## What is expected
Write out again, unchanged, the part of the records that opens with their first line and closes with the line containing "BALKONKRAFTWERK", including both of those lines.

## The data
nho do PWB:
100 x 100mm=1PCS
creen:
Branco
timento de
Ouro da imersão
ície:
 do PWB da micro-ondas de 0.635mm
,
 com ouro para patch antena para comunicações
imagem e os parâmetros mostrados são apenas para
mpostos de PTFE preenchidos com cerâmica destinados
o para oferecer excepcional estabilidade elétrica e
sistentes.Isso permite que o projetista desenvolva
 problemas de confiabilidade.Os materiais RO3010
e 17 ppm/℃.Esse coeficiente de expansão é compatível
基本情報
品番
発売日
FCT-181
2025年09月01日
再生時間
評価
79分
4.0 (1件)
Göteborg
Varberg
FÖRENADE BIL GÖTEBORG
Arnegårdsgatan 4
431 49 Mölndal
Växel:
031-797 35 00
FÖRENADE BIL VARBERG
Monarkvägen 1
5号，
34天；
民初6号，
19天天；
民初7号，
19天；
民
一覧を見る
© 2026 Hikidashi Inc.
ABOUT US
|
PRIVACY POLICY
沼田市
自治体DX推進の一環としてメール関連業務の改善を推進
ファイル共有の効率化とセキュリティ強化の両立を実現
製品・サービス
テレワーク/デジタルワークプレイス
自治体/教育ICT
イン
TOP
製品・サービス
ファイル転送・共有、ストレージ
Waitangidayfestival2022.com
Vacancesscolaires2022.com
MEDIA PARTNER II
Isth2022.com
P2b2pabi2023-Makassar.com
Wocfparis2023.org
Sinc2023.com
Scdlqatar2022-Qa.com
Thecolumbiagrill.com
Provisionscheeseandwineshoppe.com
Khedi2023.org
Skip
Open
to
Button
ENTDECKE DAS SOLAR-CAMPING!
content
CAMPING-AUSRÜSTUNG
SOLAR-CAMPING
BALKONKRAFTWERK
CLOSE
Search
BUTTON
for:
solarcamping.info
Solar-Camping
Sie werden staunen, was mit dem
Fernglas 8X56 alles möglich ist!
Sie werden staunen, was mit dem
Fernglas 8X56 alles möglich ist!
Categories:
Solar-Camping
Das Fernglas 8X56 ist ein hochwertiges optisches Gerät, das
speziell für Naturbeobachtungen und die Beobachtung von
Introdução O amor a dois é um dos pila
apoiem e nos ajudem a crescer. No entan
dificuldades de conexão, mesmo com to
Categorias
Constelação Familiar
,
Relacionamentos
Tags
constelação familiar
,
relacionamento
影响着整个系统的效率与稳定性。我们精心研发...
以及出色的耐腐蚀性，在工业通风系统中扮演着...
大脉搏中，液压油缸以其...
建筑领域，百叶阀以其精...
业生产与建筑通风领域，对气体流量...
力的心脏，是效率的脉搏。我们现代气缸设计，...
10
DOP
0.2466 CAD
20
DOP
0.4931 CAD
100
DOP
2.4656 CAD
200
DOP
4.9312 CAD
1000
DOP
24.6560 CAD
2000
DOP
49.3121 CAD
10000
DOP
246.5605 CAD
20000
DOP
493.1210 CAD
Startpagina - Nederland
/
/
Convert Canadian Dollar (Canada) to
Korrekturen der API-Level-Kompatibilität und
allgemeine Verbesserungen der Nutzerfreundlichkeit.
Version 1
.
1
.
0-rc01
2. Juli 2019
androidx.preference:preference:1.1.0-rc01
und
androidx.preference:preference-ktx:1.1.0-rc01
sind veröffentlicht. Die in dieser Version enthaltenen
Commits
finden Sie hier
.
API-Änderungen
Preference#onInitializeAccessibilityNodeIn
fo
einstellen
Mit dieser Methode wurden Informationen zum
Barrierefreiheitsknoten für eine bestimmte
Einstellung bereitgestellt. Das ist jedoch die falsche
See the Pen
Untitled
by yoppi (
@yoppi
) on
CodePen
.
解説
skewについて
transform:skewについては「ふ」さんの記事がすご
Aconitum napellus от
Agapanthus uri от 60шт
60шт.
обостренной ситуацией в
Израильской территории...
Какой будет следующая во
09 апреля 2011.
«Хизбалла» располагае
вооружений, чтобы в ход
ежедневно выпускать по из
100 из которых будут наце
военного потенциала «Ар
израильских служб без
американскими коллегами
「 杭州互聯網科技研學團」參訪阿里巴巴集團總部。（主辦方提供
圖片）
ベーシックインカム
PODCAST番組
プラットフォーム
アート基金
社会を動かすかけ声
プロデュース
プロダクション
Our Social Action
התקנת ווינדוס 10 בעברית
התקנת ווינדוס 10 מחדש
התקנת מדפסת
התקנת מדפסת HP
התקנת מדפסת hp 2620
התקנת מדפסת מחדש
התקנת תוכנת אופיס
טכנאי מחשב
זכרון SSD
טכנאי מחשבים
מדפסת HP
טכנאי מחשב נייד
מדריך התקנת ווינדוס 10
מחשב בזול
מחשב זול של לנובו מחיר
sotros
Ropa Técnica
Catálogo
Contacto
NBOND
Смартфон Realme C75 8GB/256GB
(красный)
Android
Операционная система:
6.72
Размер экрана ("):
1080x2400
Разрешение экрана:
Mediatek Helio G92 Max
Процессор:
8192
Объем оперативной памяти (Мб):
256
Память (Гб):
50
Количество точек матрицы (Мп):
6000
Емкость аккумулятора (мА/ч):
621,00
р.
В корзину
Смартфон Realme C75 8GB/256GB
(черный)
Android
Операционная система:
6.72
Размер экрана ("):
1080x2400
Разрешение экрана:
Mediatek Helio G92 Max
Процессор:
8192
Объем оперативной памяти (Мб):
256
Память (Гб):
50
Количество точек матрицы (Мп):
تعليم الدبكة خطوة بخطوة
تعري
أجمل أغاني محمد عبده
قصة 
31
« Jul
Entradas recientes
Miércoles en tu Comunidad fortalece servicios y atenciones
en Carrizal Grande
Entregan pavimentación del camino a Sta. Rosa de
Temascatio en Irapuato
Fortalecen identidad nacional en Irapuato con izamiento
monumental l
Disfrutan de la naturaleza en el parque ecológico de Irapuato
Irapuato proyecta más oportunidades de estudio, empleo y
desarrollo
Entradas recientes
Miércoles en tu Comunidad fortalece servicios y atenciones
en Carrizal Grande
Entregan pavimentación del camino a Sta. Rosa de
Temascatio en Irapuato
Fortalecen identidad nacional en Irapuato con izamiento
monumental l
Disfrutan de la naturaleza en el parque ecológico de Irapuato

## Response
nho do PWB:
100 x 100mm=1PCS
creen:
Branco
timento de
Ouro da imersão
ície:
 do PWB da micro-ondas de 0.635mm
,
 com ouro para patch antena para comunicações
imagem e os parâmetros mostrados são apenas para
mpostos de PTFE preenchidos com cerâmica destinados
o para oferecer excepcional estabilidade elétrica e
sistentes.Isso permite que o projetista desenvolva
 problemas de confiabilidade.Os materiais RO3010
e 17 ppm/℃.Esse coeficiente de expansão é compatível
基本情報
品番
発売日
FCT-181
2025年09月01日
再生時間
評価
79分
4.0 (1件)
Göteborg
Varberg
FÖRENADE BIL GÖTEBORG
Arnegårdsgatan 4
431 49 Mölndal
Växel:
031-797 35 00
FÖRENADE BIL VARBERG
Monarkvägen 1
5号，
34天；
民初6号，
19天天；
民初7号，
19天；
民
一覧を見る
© 2026 Hikidashi Inc.
ABOUT US
|
PRIVACY POLICY
沼田市
自治体DX推進の一環としてメール関連業務の改善を推進
ファイル共有の効率化とセキュリティ強化の両立を実現
製品・サービス
テレワーク/デジタルワークプレイス
自治体/教育ICT
イン
TOP
製品・サービス
ファイル転送・共有、ストレージ
Waitangidayfestival2022.com
Vacancesscolaires2022.com
MEDIA PARTNER II
Isth2022.com
P2b2pabi2023-Makassar.com
Wocfparis2023.org
Sinc2023.com
Scdlqatar2022-Qa.com
Thecolumbiagrill.com
Provisionscheeseandwineshoppe.com
Khedi2023.org
Skip
Open
to
Button
ENTDECKE DAS SOLAR-CAMPING!
content
CAMPING-AUSRÜSTUNG
SOLAR-CAMPING
BALKONKRAFTWERK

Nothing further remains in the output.